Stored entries
◆ ◆ ◆

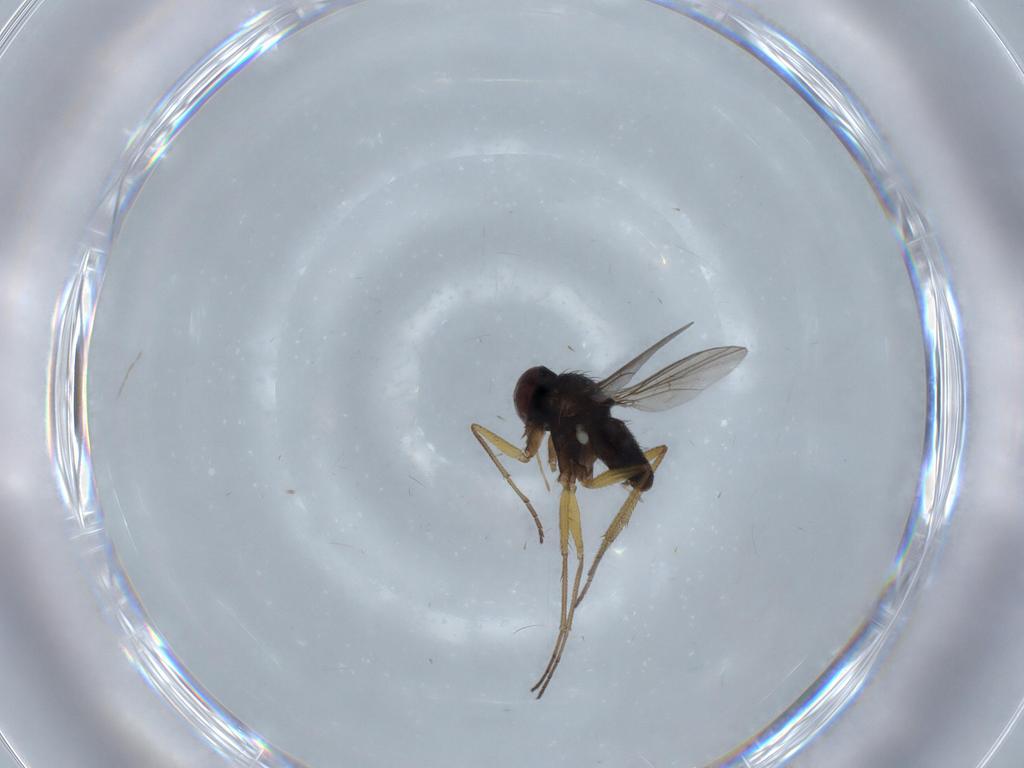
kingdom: Animalia
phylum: Arthropoda
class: Insecta
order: Diptera
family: Dolichopodidae
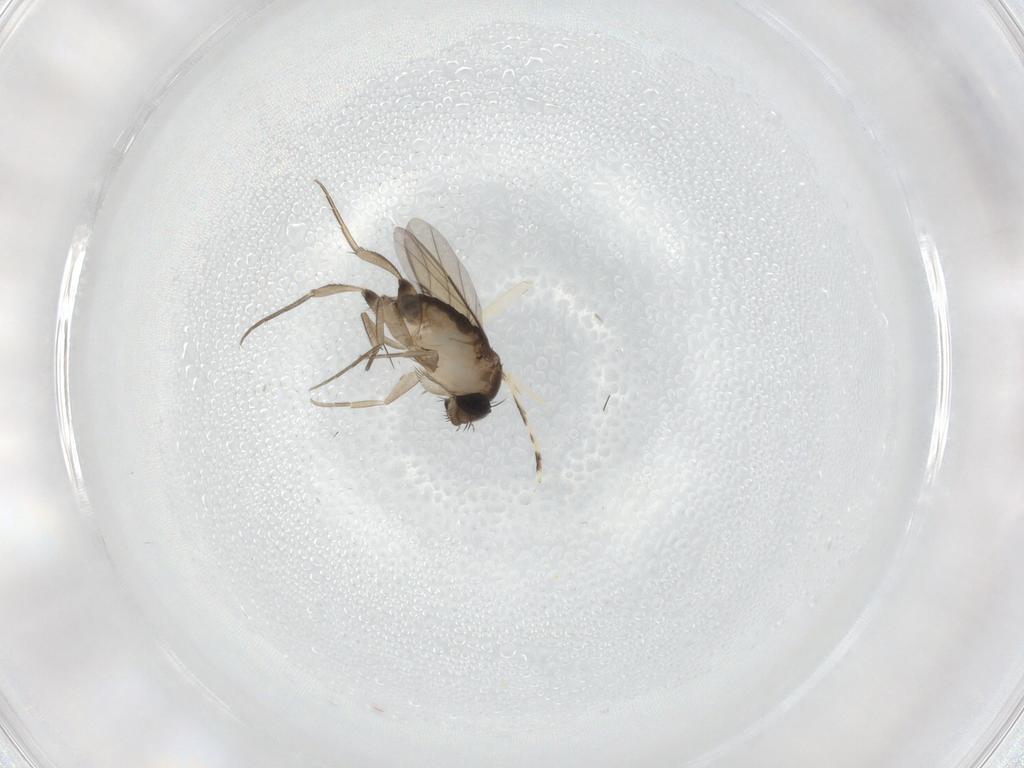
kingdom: Animalia
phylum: Arthropoda
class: Insecta
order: Diptera
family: Phoridae
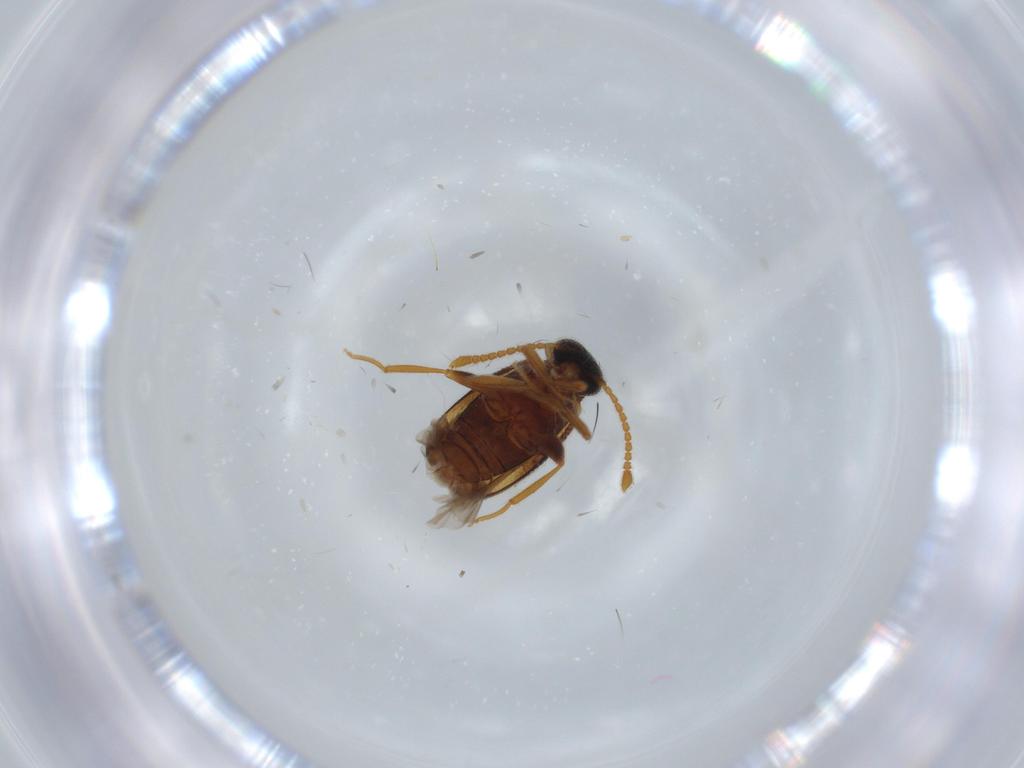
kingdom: Animalia
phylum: Arthropoda
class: Insecta
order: Coleoptera
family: Aderidae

◆ ◆ ◆

Rewrite the records above with every "phylum" switched to "division" and all else unchanged, leaving out the pictures.

kingdom: Animalia
division: Arthropoda
class: Insecta
order: Diptera
family: Dolichopodidae
kingdom: Animalia
division: Arthropoda
class: Insecta
order: Diptera
family: Phoridae
kingdom: Animalia
division: Arthropoda
class: Insecta
order: Coleoptera
family: Aderidae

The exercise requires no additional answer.